[Text shown]:
□ □ □ □ □

Reddit blocks major search engines and AI bots, except the ones that pay
Reddit is intensifying its crackdown on web crawlers. Over the past few weeks, Reddit has begun blocking search engines and AI bots from displaying recent posts and comments unless they pay, according to a report from 404 Media.
Currently, Google is the only mainstream search engine showing recent results when you search for posts on Reddit using the “site:reddit.com” trick, 404 Media reports. This excludes Bing, DuckDuckGo, and other alternatives.
The likely reason is that Google has struck a $60 million deal allowing the company to train its AI models on Reddit's content. "Google Is the only search engine that works on Reddit now thanks to AI Deal, 404Media reports."
When Reddit announced last month that it would update its Robots Exclusion Protocol (robots.txt) to block automated data scraping, it's now became clear that the move wasn't solely aimed at thwarting AI companies like Perplexity and its controversial "answer engine."
It’s a signal to those who don’t have an agreement with us that they shouldn’t be accessing Reddit data,” Ben Lee, Reddit’s chief legal officer.

□ □ □ □ □

[Data to examine]:

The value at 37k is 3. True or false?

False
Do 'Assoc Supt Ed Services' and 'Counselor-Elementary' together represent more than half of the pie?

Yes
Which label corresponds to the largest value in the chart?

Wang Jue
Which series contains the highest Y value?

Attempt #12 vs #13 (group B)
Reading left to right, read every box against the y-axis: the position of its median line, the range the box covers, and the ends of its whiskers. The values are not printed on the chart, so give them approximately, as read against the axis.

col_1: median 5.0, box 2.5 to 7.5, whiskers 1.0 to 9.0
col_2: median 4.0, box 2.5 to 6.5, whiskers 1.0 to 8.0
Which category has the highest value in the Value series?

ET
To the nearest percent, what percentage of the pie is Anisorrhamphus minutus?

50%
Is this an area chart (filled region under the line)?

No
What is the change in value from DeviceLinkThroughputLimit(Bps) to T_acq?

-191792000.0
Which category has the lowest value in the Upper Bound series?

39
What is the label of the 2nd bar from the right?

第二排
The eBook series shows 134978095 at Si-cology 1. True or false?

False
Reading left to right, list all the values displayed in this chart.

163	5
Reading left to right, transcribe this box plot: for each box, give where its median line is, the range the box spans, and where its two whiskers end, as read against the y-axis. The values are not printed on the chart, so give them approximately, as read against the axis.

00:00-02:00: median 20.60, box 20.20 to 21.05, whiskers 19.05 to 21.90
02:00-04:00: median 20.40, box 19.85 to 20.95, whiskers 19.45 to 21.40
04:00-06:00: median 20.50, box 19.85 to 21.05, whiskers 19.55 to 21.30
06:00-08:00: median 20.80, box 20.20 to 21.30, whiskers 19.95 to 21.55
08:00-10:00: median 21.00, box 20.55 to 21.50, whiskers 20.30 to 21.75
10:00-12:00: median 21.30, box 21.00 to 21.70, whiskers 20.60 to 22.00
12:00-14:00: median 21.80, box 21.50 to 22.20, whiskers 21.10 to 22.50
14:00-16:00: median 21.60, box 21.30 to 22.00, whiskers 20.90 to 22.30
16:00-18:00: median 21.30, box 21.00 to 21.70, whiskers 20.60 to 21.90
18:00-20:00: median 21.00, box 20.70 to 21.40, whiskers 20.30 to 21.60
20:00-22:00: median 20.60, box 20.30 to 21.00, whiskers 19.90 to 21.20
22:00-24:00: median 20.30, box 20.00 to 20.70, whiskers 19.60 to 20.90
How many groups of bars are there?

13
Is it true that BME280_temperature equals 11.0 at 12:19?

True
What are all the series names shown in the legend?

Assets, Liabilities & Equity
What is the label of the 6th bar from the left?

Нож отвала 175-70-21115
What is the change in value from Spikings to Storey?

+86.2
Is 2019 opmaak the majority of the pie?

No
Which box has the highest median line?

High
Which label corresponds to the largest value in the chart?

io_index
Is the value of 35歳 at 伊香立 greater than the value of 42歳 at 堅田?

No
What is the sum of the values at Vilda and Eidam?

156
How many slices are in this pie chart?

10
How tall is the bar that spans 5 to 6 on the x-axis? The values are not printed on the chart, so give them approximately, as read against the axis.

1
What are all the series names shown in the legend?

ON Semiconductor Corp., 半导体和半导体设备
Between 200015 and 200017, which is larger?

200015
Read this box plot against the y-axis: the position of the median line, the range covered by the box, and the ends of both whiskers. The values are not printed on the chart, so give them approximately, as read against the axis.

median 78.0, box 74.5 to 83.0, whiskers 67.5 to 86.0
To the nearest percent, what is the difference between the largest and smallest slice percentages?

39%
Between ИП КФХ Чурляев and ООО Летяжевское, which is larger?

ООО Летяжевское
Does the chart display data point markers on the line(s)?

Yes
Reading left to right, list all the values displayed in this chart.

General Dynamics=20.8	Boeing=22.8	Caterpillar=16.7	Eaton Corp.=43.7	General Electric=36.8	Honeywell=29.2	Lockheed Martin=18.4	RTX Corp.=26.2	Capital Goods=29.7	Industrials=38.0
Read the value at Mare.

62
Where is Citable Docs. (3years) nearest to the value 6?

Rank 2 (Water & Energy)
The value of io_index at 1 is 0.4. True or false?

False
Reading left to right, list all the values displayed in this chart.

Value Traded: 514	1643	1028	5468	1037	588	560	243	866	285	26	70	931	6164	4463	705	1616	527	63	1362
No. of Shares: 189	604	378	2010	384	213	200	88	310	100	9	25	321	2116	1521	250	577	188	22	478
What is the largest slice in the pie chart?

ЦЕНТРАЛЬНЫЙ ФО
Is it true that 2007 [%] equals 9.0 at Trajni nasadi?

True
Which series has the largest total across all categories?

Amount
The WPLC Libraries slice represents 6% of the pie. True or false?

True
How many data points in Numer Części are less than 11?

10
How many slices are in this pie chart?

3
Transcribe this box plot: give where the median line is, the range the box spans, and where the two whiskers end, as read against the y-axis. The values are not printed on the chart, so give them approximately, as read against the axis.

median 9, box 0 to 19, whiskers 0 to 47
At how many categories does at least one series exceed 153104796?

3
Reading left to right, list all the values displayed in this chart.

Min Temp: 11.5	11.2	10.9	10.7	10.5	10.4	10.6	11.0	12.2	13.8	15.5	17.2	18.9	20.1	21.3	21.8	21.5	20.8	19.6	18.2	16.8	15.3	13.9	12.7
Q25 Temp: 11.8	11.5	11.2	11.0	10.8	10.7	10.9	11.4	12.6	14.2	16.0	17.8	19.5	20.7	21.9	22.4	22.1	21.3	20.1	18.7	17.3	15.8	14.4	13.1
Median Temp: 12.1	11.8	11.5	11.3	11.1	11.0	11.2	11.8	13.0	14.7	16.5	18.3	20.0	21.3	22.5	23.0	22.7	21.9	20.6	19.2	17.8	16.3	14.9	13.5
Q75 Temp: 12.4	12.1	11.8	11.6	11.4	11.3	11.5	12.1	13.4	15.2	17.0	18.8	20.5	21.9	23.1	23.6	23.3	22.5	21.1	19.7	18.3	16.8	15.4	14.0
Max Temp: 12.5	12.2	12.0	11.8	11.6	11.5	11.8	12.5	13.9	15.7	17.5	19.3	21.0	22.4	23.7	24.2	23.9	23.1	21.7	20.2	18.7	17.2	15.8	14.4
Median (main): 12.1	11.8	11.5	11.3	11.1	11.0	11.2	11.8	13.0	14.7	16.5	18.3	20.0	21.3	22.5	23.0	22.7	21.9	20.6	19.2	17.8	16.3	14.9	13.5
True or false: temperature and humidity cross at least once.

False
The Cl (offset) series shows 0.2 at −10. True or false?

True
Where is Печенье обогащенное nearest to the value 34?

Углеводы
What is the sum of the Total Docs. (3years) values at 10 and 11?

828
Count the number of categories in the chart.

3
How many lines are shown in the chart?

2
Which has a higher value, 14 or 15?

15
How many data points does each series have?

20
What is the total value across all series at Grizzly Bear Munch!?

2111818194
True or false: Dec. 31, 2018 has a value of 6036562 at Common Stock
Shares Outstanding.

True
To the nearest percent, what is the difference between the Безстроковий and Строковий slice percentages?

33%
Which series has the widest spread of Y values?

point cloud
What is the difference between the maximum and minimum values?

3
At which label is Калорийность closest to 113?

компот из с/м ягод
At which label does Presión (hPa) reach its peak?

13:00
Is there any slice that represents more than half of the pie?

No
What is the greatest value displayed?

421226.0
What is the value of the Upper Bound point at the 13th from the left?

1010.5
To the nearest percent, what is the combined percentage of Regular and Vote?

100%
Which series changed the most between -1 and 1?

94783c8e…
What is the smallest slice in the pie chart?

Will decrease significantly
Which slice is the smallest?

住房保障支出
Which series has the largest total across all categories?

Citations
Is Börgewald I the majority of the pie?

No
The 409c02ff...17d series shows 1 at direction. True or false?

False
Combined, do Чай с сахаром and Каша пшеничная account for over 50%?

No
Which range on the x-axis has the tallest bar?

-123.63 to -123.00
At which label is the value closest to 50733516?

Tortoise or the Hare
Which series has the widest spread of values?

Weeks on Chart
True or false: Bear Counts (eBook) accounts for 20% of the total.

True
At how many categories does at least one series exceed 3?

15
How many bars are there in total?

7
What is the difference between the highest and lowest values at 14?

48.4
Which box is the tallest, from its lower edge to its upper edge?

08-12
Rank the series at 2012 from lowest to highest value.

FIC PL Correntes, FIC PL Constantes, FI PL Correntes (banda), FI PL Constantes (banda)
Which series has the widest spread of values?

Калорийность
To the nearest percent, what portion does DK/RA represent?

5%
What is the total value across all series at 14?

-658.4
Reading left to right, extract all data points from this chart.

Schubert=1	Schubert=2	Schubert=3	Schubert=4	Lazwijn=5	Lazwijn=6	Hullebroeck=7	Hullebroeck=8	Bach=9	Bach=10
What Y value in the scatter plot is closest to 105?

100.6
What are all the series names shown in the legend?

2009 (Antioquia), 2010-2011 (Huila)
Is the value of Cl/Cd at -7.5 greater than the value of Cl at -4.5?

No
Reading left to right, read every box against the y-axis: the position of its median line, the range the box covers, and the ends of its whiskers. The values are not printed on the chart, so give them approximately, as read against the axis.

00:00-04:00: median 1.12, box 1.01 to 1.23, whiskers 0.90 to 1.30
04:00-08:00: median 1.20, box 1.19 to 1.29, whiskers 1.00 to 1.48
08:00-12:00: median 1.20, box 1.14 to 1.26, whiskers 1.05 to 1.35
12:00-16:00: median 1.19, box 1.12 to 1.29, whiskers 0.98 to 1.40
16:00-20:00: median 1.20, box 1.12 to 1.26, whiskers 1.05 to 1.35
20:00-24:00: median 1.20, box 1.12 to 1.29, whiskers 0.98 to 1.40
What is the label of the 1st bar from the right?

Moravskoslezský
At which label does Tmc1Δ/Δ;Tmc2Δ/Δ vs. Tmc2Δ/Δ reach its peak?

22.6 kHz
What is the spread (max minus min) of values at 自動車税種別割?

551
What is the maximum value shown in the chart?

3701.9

□ □ □ □ □

Copy out the full article above about Reddit blocking search engines and AI bots, word for word.

Reddit blocks major search engines and AI bots, except the ones that pay
Reddit is intensifying its crackdown on web crawlers. Over the past few weeks, Reddit has begun blocking search engines and AI bots from displaying recent posts and comments unless they pay, according to a report from 404 Media.
Currently, Google is the only mainstream search engine showing recent results when you search for posts on Reddit using the “site:reddit.com” trick, 404 Media reports. This excludes Bing, DuckDuckGo, and other alternatives.
The likely reason is that Google has struck a $60 million deal allowing the company to train its AI models on Reddit's content. "Google Is the only search engine that works on Reddit now thanks to AI Deal, 404Media reports."
When Reddit announced last month that it would update its Robots Exclusion Protocol (robots.txt) to block automated data scraping, it's now became clear that the move wasn't solely aimed at thwarting AI companies like Perplexity and its controversial "answer engine."
It’s a signal to those who don’t have an agreement with us that they shouldn’t be accessing Reddit data,” Ben Lee, Reddit’s chief legal officer.